--- Start MATERIAL FOR THIS EXERCISE ---

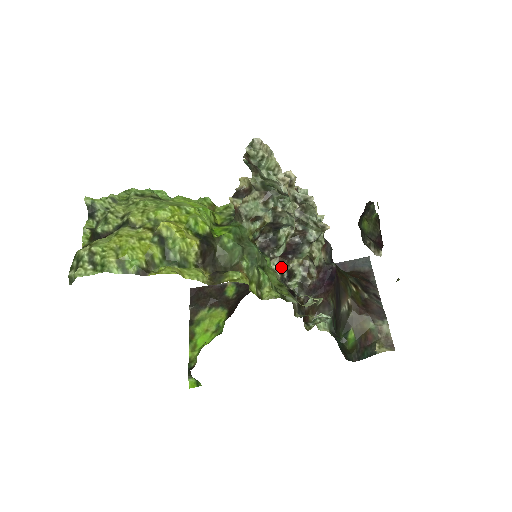
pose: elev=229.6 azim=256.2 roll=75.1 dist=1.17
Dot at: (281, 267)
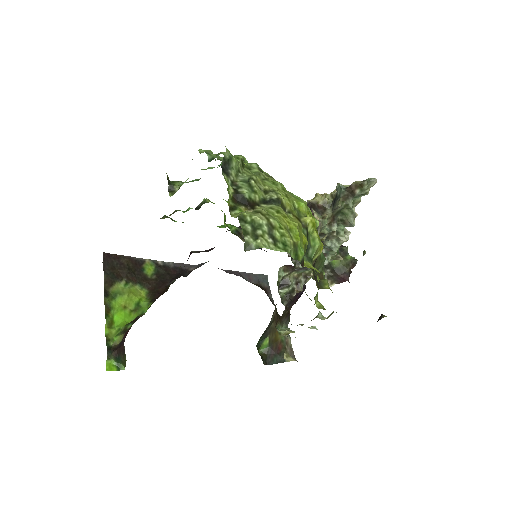
Dot at: (284, 275)
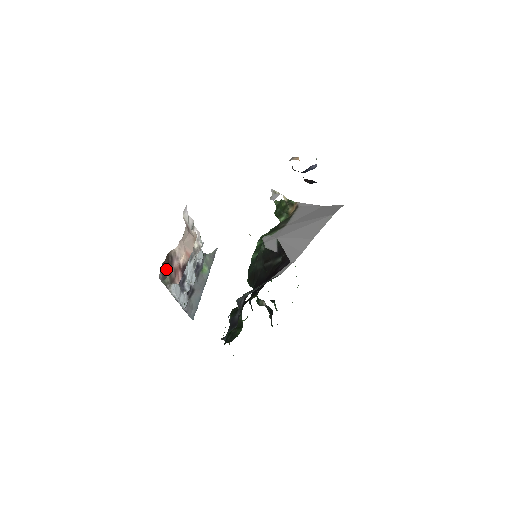
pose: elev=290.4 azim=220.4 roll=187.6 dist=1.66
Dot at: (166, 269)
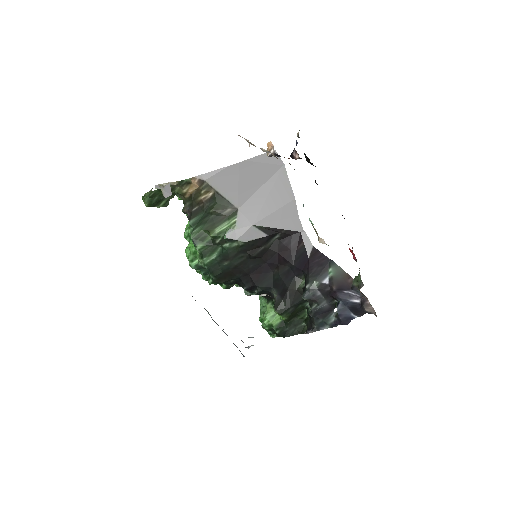
Dot at: occluded
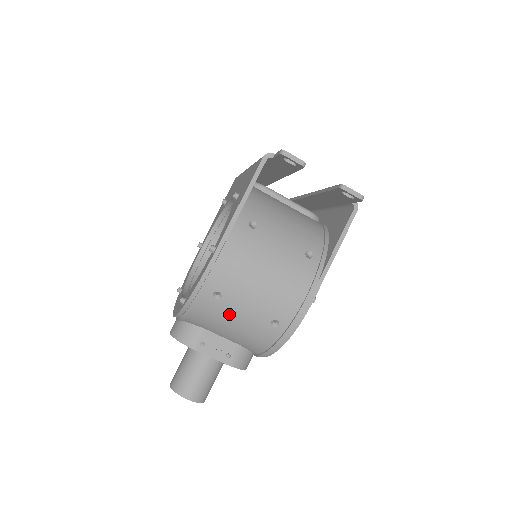
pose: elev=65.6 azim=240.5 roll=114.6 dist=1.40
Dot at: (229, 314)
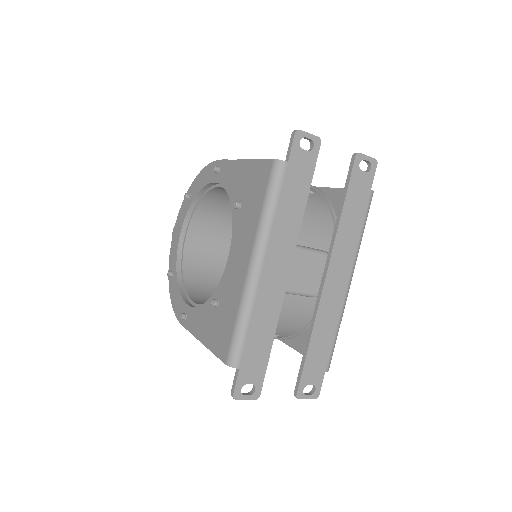
Dot at: occluded
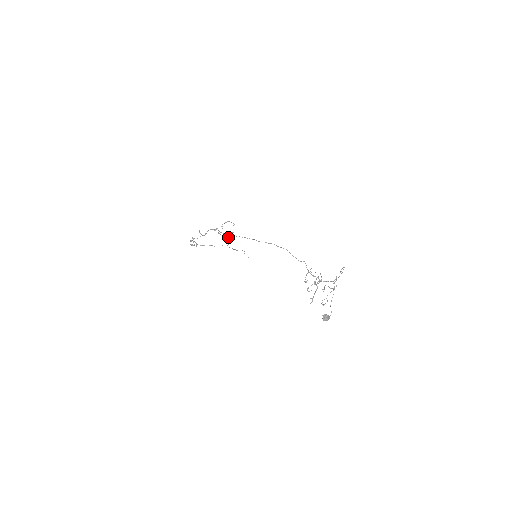
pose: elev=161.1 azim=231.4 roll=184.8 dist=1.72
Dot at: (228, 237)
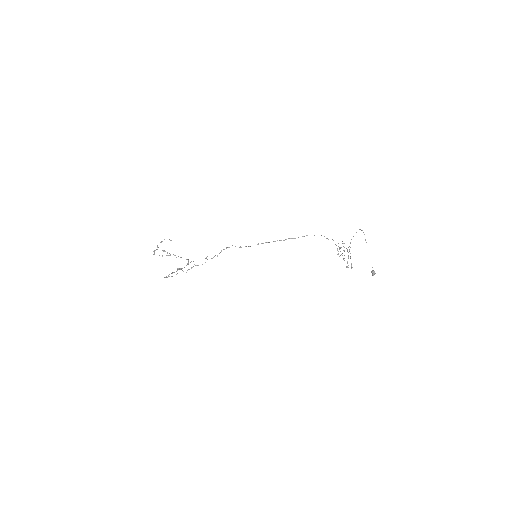
Dot at: occluded
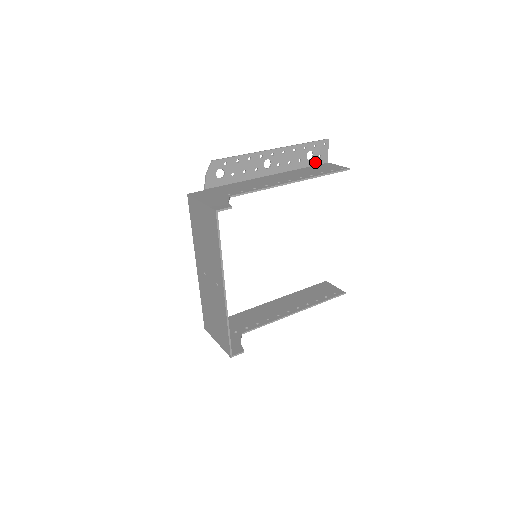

--- End MATERIAL FOR THIS EXERCISE ---

GOAL ▸ Rewrite the stretch from the line containing "pose: elev=290.4 azim=220.4" through the end of the records, renaming "pose" to "camera" and changing nothing else. Leave the pictures out of your answer.

TASK RESULT ▸
camera: elev=290.4 azim=220.4 roll=187.6 dist=1.66
Dot at: (166, 269)
Dot at: occluded
camera: elev=65.6 azim=240.5 roll=114.6 dist=1.40
Dot at: (229, 314)
Dot at: occluded
camera: elev=161.1 azim=231.4 roll=184.8 dist=1.72
Dot at: (228, 237)
Dot at: occluded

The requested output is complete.